Objective ▸
Reproduce only the lines of the entries starting at the line containing "common name: Least sandpiper" and ending at the line containing "scientific name: Osmunda spectabilis". In them, substitute "division" for "phylum" and leave everything else unchanged.

Records shown ▸
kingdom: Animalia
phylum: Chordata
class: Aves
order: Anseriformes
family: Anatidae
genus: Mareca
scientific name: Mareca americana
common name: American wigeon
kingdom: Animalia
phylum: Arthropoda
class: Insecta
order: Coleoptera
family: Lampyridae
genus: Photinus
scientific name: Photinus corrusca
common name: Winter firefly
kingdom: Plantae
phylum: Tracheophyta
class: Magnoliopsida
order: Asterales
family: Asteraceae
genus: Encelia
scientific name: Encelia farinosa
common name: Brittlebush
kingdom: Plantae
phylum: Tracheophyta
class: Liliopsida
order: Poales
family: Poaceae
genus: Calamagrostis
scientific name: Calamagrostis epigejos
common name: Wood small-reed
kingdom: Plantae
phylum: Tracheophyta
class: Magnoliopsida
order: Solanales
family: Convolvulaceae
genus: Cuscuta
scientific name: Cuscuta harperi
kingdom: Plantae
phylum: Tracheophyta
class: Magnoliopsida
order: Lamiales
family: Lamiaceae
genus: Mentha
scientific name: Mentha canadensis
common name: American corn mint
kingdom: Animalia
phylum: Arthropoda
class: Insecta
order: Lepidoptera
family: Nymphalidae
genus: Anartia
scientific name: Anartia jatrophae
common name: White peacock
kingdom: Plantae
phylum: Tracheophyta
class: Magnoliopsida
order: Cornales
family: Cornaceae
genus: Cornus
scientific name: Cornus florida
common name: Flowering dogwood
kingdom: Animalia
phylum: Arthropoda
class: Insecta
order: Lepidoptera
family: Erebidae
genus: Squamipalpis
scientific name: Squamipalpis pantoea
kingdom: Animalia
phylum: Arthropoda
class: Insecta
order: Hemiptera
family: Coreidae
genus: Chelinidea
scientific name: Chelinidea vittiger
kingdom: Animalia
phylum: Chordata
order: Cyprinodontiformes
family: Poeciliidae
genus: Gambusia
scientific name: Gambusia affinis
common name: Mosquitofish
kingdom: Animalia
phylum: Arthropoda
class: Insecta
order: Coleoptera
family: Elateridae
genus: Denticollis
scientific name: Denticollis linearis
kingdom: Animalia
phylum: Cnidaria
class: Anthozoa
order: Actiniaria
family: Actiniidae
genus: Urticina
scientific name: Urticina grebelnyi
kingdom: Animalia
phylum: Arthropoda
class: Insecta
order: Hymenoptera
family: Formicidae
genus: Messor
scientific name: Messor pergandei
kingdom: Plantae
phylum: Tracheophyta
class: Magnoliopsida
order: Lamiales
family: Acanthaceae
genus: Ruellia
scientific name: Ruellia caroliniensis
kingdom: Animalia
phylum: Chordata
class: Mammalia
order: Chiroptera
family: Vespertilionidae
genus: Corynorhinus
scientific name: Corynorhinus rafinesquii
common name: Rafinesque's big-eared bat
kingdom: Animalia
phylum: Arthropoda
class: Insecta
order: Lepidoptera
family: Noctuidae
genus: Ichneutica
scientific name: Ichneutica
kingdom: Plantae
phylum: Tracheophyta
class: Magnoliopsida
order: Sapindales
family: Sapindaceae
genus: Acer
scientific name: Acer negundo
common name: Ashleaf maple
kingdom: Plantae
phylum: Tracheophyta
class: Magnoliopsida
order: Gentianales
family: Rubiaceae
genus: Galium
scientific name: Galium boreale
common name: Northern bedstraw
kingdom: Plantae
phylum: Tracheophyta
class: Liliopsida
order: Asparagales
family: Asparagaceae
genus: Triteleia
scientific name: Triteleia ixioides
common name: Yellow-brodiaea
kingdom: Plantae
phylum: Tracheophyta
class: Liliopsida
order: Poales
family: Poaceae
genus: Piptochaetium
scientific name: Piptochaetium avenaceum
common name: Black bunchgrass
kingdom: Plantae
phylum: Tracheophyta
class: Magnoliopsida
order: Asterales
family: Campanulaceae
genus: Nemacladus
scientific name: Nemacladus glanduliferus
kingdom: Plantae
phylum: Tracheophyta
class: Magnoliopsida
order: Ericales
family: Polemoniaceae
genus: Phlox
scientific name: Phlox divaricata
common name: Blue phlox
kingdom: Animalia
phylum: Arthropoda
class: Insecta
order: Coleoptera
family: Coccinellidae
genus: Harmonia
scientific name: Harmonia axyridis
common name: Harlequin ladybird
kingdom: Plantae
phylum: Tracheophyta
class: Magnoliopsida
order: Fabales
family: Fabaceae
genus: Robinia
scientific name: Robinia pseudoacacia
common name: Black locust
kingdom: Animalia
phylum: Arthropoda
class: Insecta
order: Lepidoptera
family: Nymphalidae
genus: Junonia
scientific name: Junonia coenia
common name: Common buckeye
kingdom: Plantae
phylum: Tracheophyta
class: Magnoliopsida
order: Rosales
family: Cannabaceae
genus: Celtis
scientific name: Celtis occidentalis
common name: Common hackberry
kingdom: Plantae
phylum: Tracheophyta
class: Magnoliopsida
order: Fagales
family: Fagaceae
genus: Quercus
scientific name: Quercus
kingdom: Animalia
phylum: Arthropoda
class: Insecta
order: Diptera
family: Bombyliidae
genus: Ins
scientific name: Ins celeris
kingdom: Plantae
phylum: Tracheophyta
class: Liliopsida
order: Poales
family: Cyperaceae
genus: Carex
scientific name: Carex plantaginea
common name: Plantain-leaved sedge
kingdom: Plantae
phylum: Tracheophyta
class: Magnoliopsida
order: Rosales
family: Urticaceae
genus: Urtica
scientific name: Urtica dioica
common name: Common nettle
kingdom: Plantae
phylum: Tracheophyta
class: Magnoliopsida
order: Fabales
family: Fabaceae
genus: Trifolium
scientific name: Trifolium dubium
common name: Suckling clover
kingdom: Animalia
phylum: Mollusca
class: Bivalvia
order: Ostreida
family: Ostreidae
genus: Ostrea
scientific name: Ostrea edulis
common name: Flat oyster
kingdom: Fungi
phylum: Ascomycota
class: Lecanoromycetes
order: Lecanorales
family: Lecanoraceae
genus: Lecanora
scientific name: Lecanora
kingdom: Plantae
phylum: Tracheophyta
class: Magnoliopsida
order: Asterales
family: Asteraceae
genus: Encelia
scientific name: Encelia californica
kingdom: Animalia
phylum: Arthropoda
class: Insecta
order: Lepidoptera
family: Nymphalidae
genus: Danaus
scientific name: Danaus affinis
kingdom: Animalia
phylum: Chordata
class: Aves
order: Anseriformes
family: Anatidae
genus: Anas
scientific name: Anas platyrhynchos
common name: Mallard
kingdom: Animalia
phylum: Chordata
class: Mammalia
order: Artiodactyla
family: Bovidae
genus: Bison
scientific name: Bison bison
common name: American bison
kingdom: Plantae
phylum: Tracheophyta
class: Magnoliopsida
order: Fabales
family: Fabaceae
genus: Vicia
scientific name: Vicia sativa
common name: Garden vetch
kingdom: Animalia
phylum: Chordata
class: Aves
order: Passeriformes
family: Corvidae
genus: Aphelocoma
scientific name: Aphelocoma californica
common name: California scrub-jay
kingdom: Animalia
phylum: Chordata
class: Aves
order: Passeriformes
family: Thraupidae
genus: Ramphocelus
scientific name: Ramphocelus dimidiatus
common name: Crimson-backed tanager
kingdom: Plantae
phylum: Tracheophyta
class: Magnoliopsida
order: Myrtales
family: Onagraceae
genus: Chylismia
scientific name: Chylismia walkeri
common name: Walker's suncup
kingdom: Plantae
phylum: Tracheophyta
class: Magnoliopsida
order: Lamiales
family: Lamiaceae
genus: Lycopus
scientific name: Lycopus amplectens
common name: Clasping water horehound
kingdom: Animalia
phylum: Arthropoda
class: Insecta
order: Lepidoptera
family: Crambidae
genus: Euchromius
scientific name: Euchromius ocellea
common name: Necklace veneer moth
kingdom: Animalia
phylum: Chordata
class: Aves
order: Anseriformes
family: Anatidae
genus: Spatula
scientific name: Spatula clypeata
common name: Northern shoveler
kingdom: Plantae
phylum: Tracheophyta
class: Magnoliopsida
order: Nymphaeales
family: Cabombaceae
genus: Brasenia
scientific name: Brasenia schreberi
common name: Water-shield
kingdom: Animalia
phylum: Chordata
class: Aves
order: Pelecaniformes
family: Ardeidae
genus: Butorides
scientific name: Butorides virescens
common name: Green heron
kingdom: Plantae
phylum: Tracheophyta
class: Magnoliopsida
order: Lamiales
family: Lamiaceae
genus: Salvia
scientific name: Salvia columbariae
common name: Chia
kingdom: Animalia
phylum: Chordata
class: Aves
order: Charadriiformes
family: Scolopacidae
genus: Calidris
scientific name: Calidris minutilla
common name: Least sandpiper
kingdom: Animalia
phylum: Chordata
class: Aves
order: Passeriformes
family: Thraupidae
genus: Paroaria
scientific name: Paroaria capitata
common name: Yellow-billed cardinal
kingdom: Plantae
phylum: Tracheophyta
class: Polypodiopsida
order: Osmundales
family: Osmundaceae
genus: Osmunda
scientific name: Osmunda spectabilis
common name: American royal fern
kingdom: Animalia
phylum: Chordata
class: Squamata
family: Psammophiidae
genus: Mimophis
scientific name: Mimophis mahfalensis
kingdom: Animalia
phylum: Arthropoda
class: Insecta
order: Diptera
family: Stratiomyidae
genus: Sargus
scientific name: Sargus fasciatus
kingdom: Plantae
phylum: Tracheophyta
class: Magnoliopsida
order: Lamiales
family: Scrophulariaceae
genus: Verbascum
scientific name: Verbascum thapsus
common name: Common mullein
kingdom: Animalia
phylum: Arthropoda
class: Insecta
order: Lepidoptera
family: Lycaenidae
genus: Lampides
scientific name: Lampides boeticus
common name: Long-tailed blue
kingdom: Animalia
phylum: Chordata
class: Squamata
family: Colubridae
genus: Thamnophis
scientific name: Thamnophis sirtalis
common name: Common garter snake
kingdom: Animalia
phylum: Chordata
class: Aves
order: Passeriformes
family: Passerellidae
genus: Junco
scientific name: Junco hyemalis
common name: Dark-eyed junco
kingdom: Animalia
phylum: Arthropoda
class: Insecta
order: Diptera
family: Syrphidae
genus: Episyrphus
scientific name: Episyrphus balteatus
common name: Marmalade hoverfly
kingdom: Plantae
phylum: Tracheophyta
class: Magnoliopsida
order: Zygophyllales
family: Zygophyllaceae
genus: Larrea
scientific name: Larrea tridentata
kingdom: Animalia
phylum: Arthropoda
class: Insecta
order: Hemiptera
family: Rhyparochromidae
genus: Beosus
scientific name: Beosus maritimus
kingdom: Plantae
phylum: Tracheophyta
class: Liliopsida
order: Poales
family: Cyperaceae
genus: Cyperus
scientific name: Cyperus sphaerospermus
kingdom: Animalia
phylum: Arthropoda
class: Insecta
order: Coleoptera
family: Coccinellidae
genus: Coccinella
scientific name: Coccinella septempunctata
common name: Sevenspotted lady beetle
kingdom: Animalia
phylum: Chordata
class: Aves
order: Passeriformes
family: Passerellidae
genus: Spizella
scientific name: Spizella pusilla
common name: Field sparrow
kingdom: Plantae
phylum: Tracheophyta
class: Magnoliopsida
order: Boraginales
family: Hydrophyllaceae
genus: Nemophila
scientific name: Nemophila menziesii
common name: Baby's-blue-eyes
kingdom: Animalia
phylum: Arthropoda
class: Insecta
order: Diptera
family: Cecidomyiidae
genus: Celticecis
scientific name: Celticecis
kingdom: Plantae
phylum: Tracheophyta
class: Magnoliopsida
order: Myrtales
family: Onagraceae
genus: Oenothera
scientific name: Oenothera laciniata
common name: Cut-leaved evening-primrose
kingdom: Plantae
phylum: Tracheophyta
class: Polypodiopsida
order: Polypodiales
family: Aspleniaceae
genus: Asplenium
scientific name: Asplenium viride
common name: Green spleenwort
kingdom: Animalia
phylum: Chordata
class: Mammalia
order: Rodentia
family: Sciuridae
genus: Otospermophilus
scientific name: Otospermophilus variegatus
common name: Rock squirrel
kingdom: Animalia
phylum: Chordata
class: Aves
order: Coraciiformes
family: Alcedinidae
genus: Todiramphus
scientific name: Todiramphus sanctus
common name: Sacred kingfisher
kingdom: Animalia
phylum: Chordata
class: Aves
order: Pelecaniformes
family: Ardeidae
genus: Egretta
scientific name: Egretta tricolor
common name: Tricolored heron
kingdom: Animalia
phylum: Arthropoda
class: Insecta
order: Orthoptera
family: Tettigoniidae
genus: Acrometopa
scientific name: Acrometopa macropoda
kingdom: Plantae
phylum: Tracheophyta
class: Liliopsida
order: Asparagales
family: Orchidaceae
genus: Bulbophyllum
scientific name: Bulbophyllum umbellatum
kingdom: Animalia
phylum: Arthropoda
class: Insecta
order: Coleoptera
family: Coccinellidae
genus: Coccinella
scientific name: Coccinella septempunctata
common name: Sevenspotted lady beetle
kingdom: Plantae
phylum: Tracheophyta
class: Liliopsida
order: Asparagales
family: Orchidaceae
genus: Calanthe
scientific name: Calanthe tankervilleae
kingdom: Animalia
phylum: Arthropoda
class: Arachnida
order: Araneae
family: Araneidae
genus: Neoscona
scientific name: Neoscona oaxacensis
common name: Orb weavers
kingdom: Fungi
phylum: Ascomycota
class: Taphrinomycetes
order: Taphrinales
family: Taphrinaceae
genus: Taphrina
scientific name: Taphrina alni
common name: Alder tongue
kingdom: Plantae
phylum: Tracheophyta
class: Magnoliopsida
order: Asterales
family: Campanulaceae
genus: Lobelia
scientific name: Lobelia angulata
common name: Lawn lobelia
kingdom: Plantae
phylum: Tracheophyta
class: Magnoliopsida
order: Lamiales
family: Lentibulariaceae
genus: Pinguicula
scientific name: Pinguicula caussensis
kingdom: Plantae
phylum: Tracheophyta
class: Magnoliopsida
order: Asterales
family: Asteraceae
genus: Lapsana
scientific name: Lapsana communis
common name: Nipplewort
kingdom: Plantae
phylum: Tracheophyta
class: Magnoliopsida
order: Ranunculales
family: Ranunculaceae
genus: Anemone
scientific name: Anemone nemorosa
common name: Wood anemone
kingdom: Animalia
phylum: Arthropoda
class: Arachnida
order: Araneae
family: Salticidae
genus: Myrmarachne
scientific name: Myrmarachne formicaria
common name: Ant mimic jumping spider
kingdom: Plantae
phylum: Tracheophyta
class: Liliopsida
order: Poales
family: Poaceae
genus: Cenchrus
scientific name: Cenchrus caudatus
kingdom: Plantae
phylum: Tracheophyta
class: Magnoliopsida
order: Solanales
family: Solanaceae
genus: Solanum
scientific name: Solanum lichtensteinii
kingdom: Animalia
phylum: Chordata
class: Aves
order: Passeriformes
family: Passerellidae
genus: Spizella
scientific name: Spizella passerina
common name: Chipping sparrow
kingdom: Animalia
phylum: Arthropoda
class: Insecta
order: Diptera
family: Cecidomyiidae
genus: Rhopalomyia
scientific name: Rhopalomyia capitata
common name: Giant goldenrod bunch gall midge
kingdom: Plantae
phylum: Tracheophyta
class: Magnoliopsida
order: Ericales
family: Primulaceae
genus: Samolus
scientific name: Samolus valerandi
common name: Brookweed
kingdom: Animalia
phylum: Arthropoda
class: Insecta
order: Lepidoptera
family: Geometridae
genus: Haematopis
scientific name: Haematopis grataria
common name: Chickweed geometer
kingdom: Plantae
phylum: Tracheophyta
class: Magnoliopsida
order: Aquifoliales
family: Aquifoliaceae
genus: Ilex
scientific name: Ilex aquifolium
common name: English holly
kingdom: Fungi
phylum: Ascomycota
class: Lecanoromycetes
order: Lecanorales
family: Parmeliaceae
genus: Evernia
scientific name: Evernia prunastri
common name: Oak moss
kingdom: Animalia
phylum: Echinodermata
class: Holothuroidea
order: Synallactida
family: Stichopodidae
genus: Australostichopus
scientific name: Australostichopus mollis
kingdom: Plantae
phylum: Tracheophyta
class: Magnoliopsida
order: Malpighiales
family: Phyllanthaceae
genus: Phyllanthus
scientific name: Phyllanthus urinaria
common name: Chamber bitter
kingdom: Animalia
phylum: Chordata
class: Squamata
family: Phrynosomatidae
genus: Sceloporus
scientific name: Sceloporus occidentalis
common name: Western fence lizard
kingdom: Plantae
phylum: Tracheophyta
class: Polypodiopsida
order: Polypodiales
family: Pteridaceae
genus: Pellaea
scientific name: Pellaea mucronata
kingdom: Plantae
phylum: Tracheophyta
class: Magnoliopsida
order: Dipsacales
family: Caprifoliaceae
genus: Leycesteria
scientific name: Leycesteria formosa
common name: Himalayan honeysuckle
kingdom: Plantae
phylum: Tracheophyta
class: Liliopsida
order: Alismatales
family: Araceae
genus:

Response to the exercise ▸
common name: Least sandpiper
kingdom: Animalia
division: Chordata
class: Aves
order: Passeriformes
family: Thraupidae
genus: Paroaria
scientific name: Paroaria capitata
common name: Yellow-billed cardinal
kingdom: Plantae
division: Tracheophyta
class: Polypodiopsida
order: Osmundales
family: Osmundaceae
genus: Osmunda
scientific name: Osmunda spectabilis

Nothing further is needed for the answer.